* **TASK DIRECTIONS**: Note each line in the data below that holds "Serves", and copy it.

* **DATA FOR REVIEW**:

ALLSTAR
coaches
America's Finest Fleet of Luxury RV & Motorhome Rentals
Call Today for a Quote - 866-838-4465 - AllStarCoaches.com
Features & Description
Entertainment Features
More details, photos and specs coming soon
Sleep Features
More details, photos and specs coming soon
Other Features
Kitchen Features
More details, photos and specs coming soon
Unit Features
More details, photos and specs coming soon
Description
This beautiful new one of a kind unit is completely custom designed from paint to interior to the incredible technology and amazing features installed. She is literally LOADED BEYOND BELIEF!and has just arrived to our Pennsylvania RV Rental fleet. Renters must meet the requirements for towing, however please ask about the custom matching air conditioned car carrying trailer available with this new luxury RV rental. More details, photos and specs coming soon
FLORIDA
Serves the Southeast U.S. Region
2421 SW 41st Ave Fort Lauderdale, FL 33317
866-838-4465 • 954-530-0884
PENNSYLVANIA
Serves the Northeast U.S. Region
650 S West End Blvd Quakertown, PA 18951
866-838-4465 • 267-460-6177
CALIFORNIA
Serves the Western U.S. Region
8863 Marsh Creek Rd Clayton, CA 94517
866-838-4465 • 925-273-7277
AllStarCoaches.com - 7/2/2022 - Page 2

* **TASK RESPONSE**:
Serves the Southeast U.S. Region
Serves the Northeast U.S. Region
Serves the Western U.S. Region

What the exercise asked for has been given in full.